PATRON is proud to present On turning ground, a two-person exhibition marking the gallery’s second presentation with Jamal Cyrus (b.1973, Houston, TX) and third with Harold Mendez (b.1977, Chicago, IL). The exhibition, combining new bodies of work in sculpture, drawing, photography and textile, tracks the two artists’ kindred interrogations into how culture and its markers are preserved across boundaries, time, and language. Both artist’s draw upon their attunement into cultural hybridity, and how cross-hemispheric and trans-Atlantic histories of migration, create a space for communion with the past against the shifting present.

The artists’ own friendship traces over a decade to both artists’s inclusion in the group exhibition Fore (2012) at the Studio Museum, Harlem, and shared time when Mendez was a CORE Program fellow (2013-2015) and sparked a generative friendship with Houston-native Cyrus, emerging from a shared appreciation of jazz and understanding of music’s power as a form of political protest and advocacy.
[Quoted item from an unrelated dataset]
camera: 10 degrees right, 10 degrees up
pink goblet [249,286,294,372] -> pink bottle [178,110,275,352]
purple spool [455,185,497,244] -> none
Together, Cyrus and Mendez’s work extends, in the words of Eduard Glissant, “a poetics that is latent, open, multilingual in intention, directly in contact with everything possible,” one that “interweaves rather than projects.”



Opening up portals and suggesting pathways to the sacred, Cyrus and Mendez’s research-based practices examine the forms and patterns of ritual that are carried through ancestral histories and present borders, and manifest within the body. Cyrus’s research into the cross generational, and transnational dissemination of sound tracks a complex and indirect flow of influence, from the African continent to Europe, the Caribbean, North America, and back again, a triangular frame that holds at its core the advent of experimental jazz and American Soul–fleeting like ripples, or sound waves across his denim works. An altar to this history is Cyrus’s assemblage of percussion instruments nested within a niche of Moroccan tile. The sculpture’s descriptive name references Aretha Franklin’s single Rock Steady from the iconic 1972 studio album, Young, Gifted, and Black.
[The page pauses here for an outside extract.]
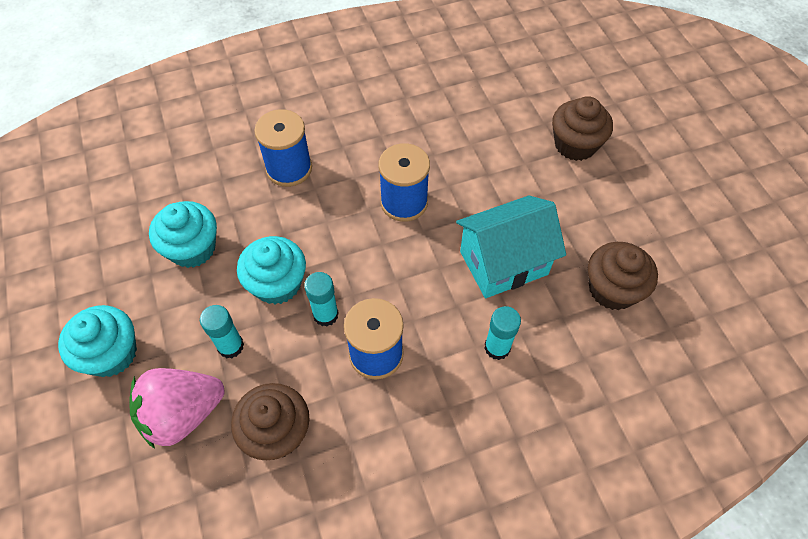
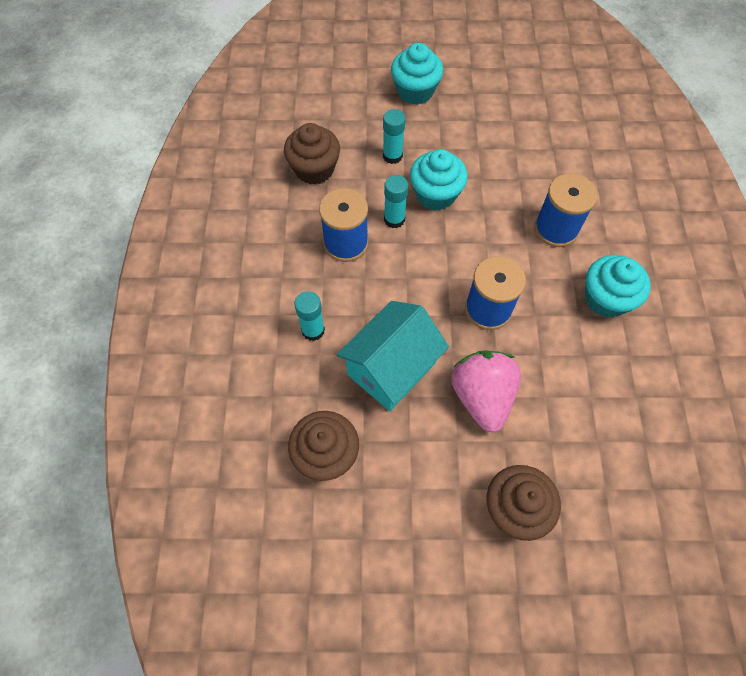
camera: 110 degrees right, 5 degrees up
pink strawberry [130,368,225,449] -> pink strawberry moved to [451,350,521,433]
turquoise cupcake [149,201,217,268] -> turquoise cupcake moved to [585,255,651,318]
turquoise house [456,196,566,298] -> turquoise house turned 45 degrees clockwise [336,301,449,411]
Mendez’s work for On turning ground marks a significant chapter in his practice, resulting from consecutive residencies at the Center for Contemporary Ceramics (CCC) and the John Michael Kohler Arts / Industry Residency (2023 and 2024). Experimenting with material alchemy and a myriad of firing techniques, Mendez initially explored ceramics through his raw burlap sculptures, Mundos. The bundle-like sculptures function as vessels between two worlds, continuing the remnants of symbolic materials Mendez places within them before firing. These acts of transmutation unfold and expand through the exhibition. Wall mounted vases, fired and re-fired to alchemize the glazes hold ephemeral offerings, or tributes along a path. Ain’t I Épistémè? (2024), a monumental porcelain sculpture cast from found pinecone spines rises from the shadows, embodying recombinant notes of the past. Weaving takes on an embodied presence in On turning ground. The process takes the form of cast porcelain woven tiles in Mendez’s On turning ground (Diviners) (2024). Designed from basket-weave patterned petate mats—originally found throughout Mesoamerica before and after conquest—the sculpture operates as a space for exchange, and a physical threshold between mortal and otherworldly realms.
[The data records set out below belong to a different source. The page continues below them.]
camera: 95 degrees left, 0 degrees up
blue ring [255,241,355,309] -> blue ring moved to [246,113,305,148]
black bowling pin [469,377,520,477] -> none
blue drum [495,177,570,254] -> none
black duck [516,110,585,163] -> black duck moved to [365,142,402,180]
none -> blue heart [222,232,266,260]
Both Cyrus and Mendez mine the specters of history for traces of what has persisted. Contributing excerpted texts, or “tone poems” installed on the gallery’s marquee, the artists offer up fragments that suggest a treasure perhaps concealed. For Cyrus and Mendez the gallery’s architecture becomes a chamber that echoes with a chorus of reverberations, triangulating past, present and future into “a place of encounter and connivance.”